Resonance structures: electron is skipping between C and N, bringing them closer together
26
What is the consequence of the peptide bond resonance strucutre?
Rotation cannot occur (planar orientation) which restricts chain conformation
27
In which two forms can a peptide bond exist?
Cis or trans
28
What form of peptide bond almost always exists?
Trans form (because of steric hinderance)
29
In what aa is trans form not always seen and why?
Proline, because of ring strucutre
30
Where is proline often found and why?
Corners and junctions due to steric hinderance in cis & trans orientation
31
Name an example of a dipeptide
Aspartame (Asp-Phe) artifical sweetner
32
Name an example of a tripeptide.
Glutathione: natural antioxidant
33
Name a short polypeptide hormone
Glucagon
34
Name a short polypeptide neurotransmitter
Substance P
35
Name a large protein
Dystrophin
36
What is a proteins backbone?
A regular repeating part called the main chain
37
Give an example of a protein where intrachain disulfide bridges link subunits
Insulin
38
In sickle cell anaemia, which BP change occurs which leads to primary structure change (and thus functional change)
Glutamic acid to valine
39
Amino acids are read in a _ to _ direction
N
| C
40
Define secondary structure of a protein
The spatial arrangement of amino acids near to each other in the linear sequence
41
How does hydrogen bonding occur in proteins to give rise to the secondary strucutre?
Polar backbone (N donates H, O on C accepts H bond)
42
How is rotation is peptide backbone possible?
Around non-peptide bonds in the chain (2 possible angles)
43
Who proposed the alpha helix and beta pleated sheet?
Linus Pauling and Robert Corey (1952)
44
How are alpha helix formed?
H-bonds in the same polypeptide chain (backbone)
45
Where do the H bonds form in the alpha helix?

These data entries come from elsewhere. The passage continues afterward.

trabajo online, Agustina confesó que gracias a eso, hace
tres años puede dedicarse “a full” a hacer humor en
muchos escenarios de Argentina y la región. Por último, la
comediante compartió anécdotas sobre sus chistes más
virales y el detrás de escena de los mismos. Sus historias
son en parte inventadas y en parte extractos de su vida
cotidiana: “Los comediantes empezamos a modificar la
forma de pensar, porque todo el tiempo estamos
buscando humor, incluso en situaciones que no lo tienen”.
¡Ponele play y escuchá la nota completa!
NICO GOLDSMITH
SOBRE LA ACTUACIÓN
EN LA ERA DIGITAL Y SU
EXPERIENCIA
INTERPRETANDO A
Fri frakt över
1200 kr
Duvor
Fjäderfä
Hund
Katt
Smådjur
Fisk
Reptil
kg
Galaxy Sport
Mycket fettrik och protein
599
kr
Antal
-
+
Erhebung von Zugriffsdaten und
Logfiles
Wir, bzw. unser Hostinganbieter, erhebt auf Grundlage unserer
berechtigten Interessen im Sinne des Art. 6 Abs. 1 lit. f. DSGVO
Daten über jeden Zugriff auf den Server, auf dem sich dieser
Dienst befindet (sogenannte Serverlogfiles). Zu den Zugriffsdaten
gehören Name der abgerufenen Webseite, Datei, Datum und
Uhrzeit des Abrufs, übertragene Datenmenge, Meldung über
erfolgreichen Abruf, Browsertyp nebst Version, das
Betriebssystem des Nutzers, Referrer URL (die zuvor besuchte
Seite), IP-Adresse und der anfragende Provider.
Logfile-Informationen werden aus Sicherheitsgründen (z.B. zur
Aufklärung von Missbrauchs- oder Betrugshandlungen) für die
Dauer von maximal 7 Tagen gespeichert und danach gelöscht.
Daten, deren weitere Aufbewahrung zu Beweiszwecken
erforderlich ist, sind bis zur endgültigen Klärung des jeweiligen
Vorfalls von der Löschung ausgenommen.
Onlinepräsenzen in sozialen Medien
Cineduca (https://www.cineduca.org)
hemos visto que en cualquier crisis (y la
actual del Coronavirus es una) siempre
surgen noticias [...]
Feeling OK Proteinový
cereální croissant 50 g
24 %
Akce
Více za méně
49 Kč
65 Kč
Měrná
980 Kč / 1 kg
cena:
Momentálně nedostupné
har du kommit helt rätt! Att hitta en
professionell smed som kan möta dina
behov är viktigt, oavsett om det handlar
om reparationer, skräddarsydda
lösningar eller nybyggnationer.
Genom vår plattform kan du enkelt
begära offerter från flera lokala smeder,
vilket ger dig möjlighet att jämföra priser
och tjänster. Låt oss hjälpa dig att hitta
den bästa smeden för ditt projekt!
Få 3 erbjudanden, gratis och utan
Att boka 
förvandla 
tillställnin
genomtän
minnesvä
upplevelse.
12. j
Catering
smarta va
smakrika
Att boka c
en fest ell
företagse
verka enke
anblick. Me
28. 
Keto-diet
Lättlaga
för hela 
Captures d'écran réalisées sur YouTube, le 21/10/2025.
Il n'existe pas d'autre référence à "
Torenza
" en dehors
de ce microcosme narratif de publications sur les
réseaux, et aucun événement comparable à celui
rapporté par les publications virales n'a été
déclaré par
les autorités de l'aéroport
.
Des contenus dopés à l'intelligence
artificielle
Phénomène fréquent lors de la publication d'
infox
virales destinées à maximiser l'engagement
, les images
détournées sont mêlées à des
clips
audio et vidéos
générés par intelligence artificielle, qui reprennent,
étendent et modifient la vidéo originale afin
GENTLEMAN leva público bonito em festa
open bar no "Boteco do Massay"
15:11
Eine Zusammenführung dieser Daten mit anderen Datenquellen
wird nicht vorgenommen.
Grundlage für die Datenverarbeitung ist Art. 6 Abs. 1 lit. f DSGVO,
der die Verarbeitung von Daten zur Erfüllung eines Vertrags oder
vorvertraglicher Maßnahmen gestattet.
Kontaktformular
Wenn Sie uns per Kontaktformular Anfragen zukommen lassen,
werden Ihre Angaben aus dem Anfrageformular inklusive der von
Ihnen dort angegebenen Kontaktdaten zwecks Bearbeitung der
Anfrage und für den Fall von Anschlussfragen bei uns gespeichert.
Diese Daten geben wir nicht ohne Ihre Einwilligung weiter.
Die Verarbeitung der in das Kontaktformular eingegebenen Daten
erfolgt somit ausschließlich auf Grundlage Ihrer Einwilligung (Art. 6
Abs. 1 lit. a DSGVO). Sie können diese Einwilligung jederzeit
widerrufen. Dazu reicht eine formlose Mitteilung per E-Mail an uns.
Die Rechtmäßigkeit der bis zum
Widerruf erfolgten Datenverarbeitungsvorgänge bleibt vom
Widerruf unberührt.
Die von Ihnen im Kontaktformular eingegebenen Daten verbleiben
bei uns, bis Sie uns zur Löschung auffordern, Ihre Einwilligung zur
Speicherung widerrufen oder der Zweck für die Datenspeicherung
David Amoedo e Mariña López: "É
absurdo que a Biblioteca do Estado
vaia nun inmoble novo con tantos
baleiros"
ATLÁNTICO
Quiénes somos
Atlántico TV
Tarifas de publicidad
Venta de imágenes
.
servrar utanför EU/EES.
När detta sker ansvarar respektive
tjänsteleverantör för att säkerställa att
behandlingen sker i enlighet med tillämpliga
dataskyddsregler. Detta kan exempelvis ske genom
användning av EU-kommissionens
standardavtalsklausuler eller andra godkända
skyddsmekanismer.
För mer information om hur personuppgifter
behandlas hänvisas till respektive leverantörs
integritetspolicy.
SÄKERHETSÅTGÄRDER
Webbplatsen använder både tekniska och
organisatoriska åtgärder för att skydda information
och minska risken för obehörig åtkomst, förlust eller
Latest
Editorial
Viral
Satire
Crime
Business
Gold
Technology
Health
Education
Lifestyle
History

Peptide bond carbonly O and H of NH every 4th peptide
46
What direction is the alpha helix?
Right hand helix
47
What does the rigid cylinder shape of the alpha helix act as?
Architectural support for protein
48
How much rotation is there between residues in the alpha helix?
100 degrees
49
How many residues are there per turn on the alpha helix?
3.6
50
How far is the rise between each residue in an alpha helix?
1.5 angstrom
51
What is the diameter of the alpha helix coil?
around 5 angstrom
52
LH alpha helices possible but why do these no exist?
RH helices are more energetically favorable
53
What motif do many DNA binding proteins have?
Helix-turn-helix
or
Helix-loop-helix
54
What % of haemoglobin is an alpha helix?
60%
55
Why does proline end an alpha helix?
No H atom bound to nitrogen, no H bonding, structure resists rotation
56
What does the B sheet consist of?
2 or more strands of polypeptide called beta-strands
57
How are beta sheets different to alpha helix?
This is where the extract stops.